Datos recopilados
"""

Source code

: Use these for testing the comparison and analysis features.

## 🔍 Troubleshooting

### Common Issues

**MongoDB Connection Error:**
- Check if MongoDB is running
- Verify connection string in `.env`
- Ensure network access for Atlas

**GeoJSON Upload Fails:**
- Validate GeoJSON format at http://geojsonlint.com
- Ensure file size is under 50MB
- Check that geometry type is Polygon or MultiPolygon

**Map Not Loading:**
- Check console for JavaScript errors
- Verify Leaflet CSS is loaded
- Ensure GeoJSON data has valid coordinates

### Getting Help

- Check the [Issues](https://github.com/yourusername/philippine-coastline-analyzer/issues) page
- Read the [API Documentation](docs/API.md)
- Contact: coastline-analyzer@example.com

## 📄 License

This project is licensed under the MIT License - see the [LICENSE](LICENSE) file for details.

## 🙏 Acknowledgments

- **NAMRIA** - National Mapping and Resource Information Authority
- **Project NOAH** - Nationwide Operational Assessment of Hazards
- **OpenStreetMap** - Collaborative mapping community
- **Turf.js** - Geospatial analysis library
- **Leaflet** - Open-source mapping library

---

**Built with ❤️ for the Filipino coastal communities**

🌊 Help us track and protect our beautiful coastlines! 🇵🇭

"""

### QUÉ HACER
Extrae tal cual todas las líneas de los registros, sin alterar nada.

### RESULTADO OBTENIDO
Source code

: Use these for testing the comparison and analysis features.

## 🔍 Troubleshooting

### Common Issues

**MongoDB Connection Error:**
- Check if MongoDB is running
- Verify connection string in `.env`
- Ensure network access for Atlas

**GeoJSON Upload Fails:**
- Validate GeoJSON format at http://geojsonlint.com
- Ensure file size is under 50MB
- Check that geometry type is Polygon or MultiPolygon

**Map Not Loading:**
- Check console for JavaScript errors
- Verify Leaflet CSS is loaded
- Ensure GeoJSON data has valid coordinates

### Getting Help

- Check the [Issues](https://github.com/yourusername/philippine-coastline-analyzer/issues) page
- Read the [API Documentation](docs/API.md)
- Contact: coastline-analyzer@example.com

## 📄 License

This project is licensed under the MIT License - see the [LICENSE](LICENSE) file for details.

## 🙏 Acknowledgments

- **NAMRIA** - National Mapping and Resource Information Authority
- **Project NOAH** - Nationwide Operational Assessment of Hazards
- **OpenStreetMap** - Collaborative mapping community
- **Turf.js** - Geospatial analysis library
- **Leaflet** - Open-source mapping library

---

**Built with ❤️ for the Filipino coastal communities**

🌊 Help us track and protect our beautiful coastlines! 🇵🇭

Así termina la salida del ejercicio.